Warning over blue-green algae in Tredegar House lake

Visitors to a popular Newport beauty spot have been warned not to go near the water due to naturally occurring blue-green algae.

Tredegar House warned visitors on Wednesday that the lake in the grounds of the house is currently experiencing an algal bloom, encouraging walkers to stay away from the water.

Read more:Warning over suspected toxic blue-green algae in water around Wales

A tweet from Tredegar House ‘s official account said: “Please be aware that due to recent dry weather, we have naturally occurring blue-green algae in the lake.

“This can be dangerous harmful to humans and fatal to dogs, so please avoid contact with the water and ensure that dogs do not swim or drink the water.”

The lake in the grounds of Tredegar House has a suspected case of blue-green algae
(Image: Mark Lewis)

It is the third occurrence of blue-green algae in Newport in just over a week, with the council warning people to stay away from the water at Fourteen Locks canal pond in Rogerstone, as well as issuing a warning around Lliswerry Pond in Alway, last week due to its presence there. Fishing was still permitted at Lliswerry Pond, however.

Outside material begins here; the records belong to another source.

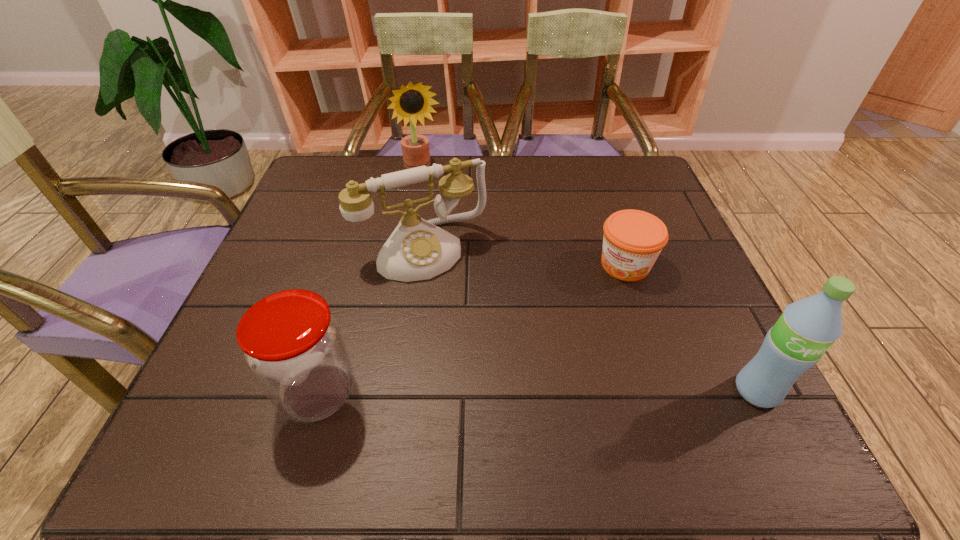
Locate an element on the screen. object that is at the left edge is located at coordinates (293, 345).

Where is `water bottle at the right edge`? This screenshot has width=960, height=540. water bottle at the right edge is located at coordinates tap(807, 328).

Where is `jam that is at the right edge`? The image size is (960, 540). jam that is at the right edge is located at coordinates (633, 239).

At what (x,y) coordinates should I click in order to perform the action: click on object situated at the near left corner. Please return your answer as a coordinate pair (x, y). Looking at the image, I should click on (293, 345).

The height and width of the screenshot is (540, 960). Find the location of `object at the near right corner`. object at the near right corner is located at coordinates (807, 328).

You are a GUI agent. You are given a task and a screenshot of the screen. Output one action in this format:
    pyautogui.click(x=<x>, y=<y>)
    Task: Click on the free space at the far edge
    This screenshot has width=960, height=540.
    Given the screenshot: What is the action you would take?
    (x=588, y=193)

The height and width of the screenshot is (540, 960). I want to click on free space at the near edge of the desktop, so click(613, 370).

You are a GUI agent. You are given a task and a screenshot of the screen. Output one action in this format:
    pyautogui.click(x=<x>, y=<y>)
    Task: Click on the vacant space at the left edge of the desktop
    The width and height of the screenshot is (960, 540).
    Given the screenshot: What is the action you would take?
    pyautogui.click(x=338, y=210)

I want to click on free space at the right edge, so click(x=658, y=270).

In the image, there is a desktop. Find the location of `free space at the far left corner`. free space at the far left corner is located at coordinates (369, 166).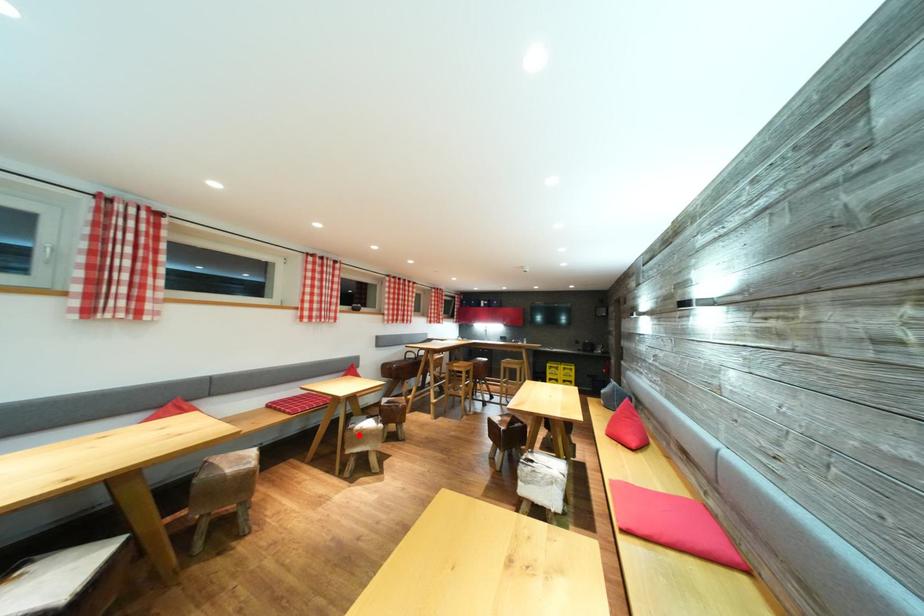
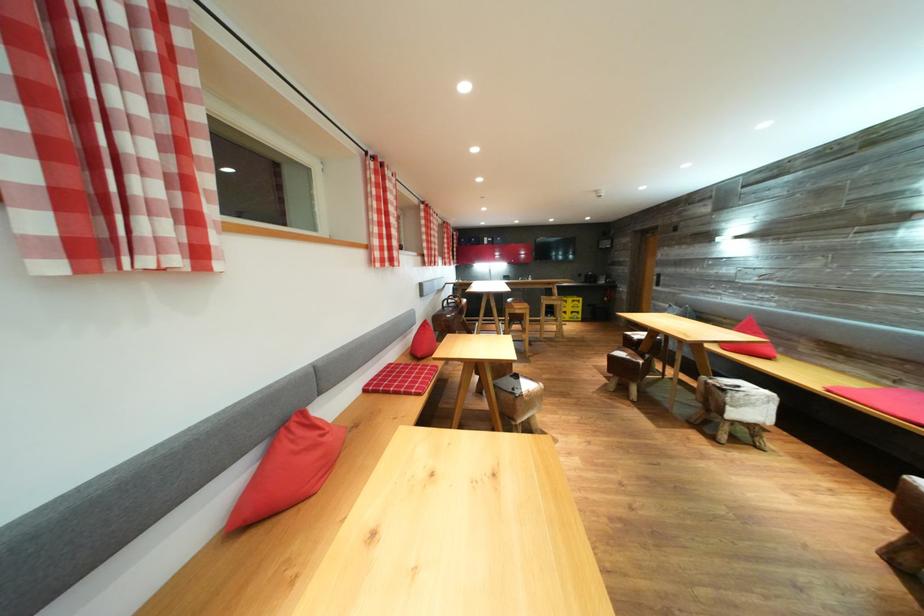
Question: I am providing you with two images of the same scene from different viewpoints. In image1, a red point is highlighted. Considering the same 3D point in image2, which of the following is correct?

Choices:
 (A) It is closer
 (B) It is farther

Answer: (B)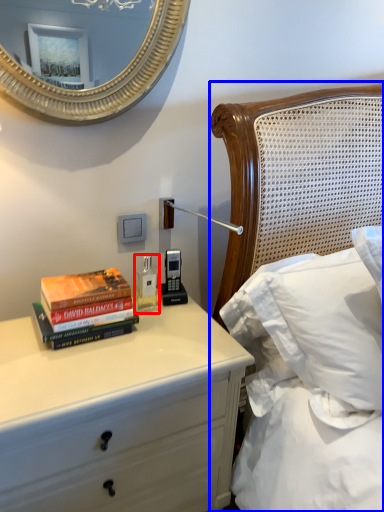
Question: Which object appears closest to the camera in this image, bottle (highlighted by a red box) or bed (highlighted by a blue box)?

Choices:
 (A) bottle
 (B) bed

Answer: (B)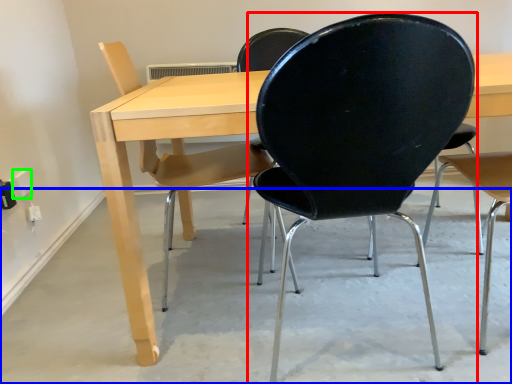
Question: Estimate the real-world distances between objects in this image. Which object is closer to chair (highlighted by a red box), concrete (highlighted by a blue box) or electric outlet (highlighted by a green box)?

Choices:
 (A) concrete
 (B) electric outlet

Answer: (A)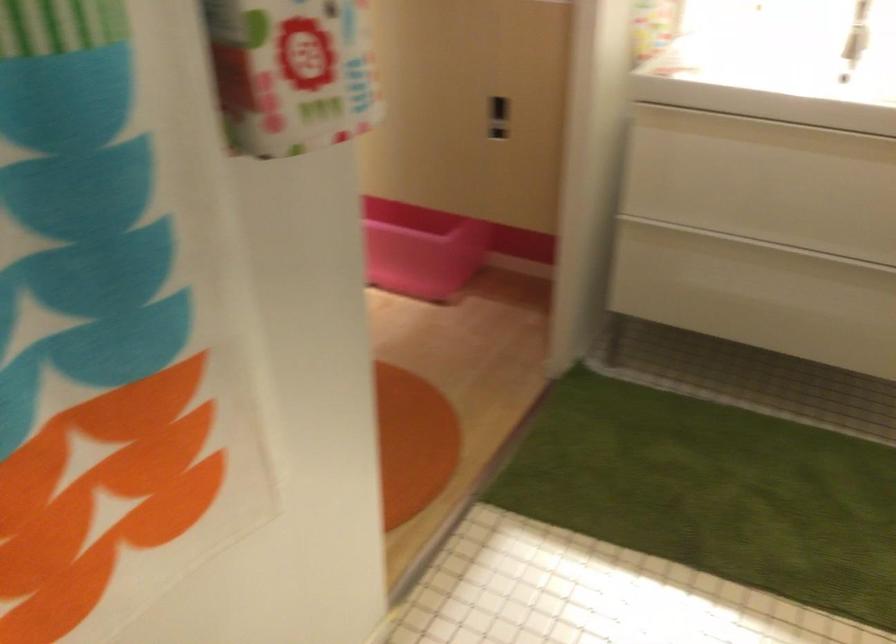
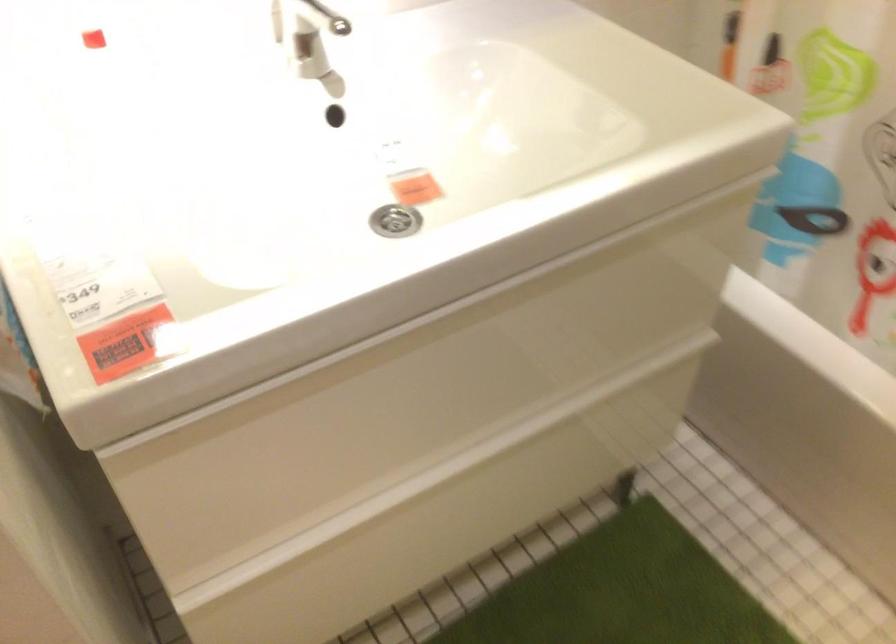
The point at (774, 169) is marked in the first image. Where is the corresponding point in the second image?

(423, 392)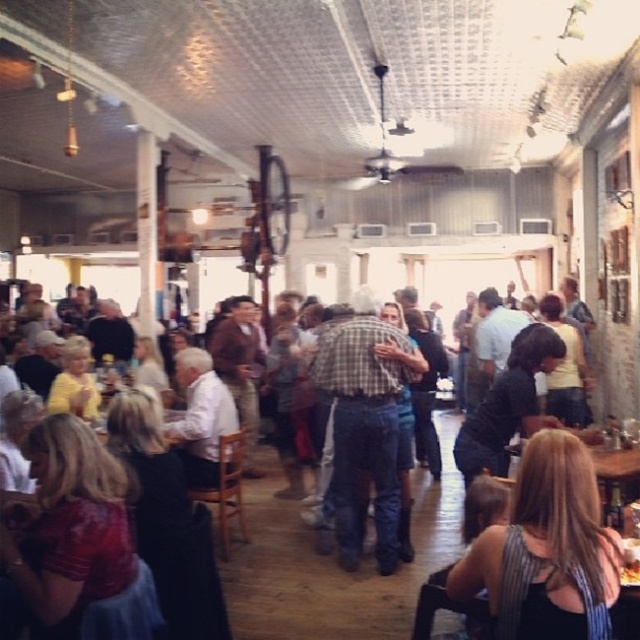
You are standing at the entrance of the venue and notice two people in the foreground. One is wearing a black striped tank top at lower right, and the other has a plaid shirt at center. From your position, which clothing item is closer to you?

The black striped tank top at lower right is closer to you because it is in front of the plaid shirt at center.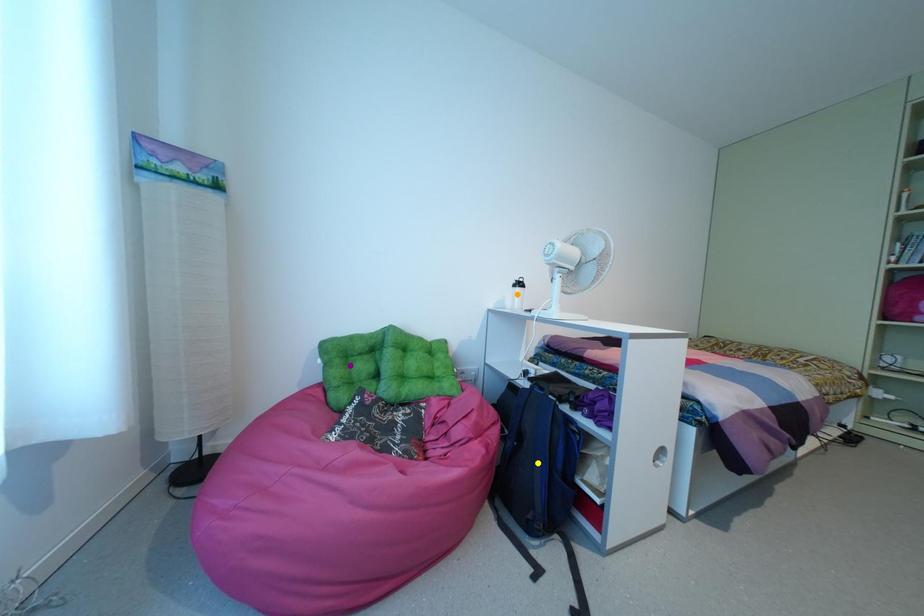
Order these from nearest to farthest:
purple point
orange point
yellow point

yellow point
purple point
orange point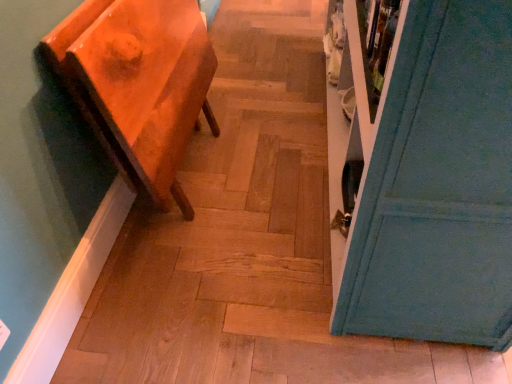
Question: Is matte orange side table at left outside of teal painted door at right?

Choices:
 (A) yes
 (B) no

Answer: (A)

Question: From a real-world perspective, is matte orange side table at left located beneath teal painted door at right?

Choices:
 (A) yes
 (B) no

Answer: (A)

Question: Is teal painted door at right surrounded by matte orange side table at left?

Choices:
 (A) yes
 (B) no

Answer: (B)

Question: From the image's perspective, is matte orange side table at left above teal painted door at right?

Choices:
 (A) yes
 (B) no

Answer: (B)

Question: Is matte orange side table at left oriented away from teal painted door at right?

Choices:
 (A) yes
 (B) no

Answer: (B)

Question: From the image's perspective, is matte orange side table at left located beneath teal painted door at right?

Choices:
 (A) yes
 (B) no

Answer: (A)

Question: Is the position of teal painted door at right more distant than that of matte orange side table at left?

Choices:
 (A) no
 (B) yes

Answer: (A)

Question: Is teal painted door at right positioned with its back to matte orange side table at left?

Choices:
 (A) yes
 (B) no

Answer: (A)

Question: Can you confirm if teal painted door at right is bigger than matte orange side table at left?

Choices:
 (A) no
 (B) yes

Answer: (B)

Question: Is teal painted door at right thinner than matte orange side table at left?

Choices:
 (A) no
 (B) yes

Answer: (A)

Question: From a real-world perspective, does teal painted door at right stand above matte orange side table at left?

Choices:
 (A) yes
 (B) no

Answer: (A)

Question: Is teal painted door at right oriented towards matte orange side table at left?

Choices:
 (A) yes
 (B) no

Answer: (A)

Question: Considering their positions, is teal painted door at right located in front of or behind matte orange side table at left?

Choices:
 (A) front
 (B) behind

Answer: (A)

Issuing a statement in relation to Lliswerry Pond last week, Newport council said: “Blue-green algae adds oxygen to water during the day but consumes it at night. This can lead to dangerously low oxygen levels which can suffocate fish and other creatures.

“Bloom and scum-forming blue-green algae can produce toxins. These toxins can be very dangerous to animals. In humans, they can cause rashes after skin contact and illnesses if swallowed.

“Not all blue-green algae blooms and scums are toxic, but you can’t tell just by looking at them, so it’s best to assume they are and follow advice to avoid contact with it and the water.”

Elsewhere in Wales, there has also been a recent occurrence of the algae in Llyn Tegid in Bala, prompting the Snowdonia National Park Authority to issue a warning. Vets Now, the pet equivalent of A&E, has also called on pet owners to take care when walking their dogs near water this summer and to look out for green, blue-green or brown coloured scum or foam.

One of the UK’s leading emergency vets, Dr Laura Playforth, professional standards director at Vets Now, said: “Blue-green algae, also known as cyanobacteria, are tiny organisms typically found in freshwater lakes, ponds, reservoirs and slow-moving rivers. It blooms on the surface and is highly toxic to dogs, commonly causing vomiting, diarrhoea, seizures, breathing difficulties and coma. It can lead to liver damage and death.”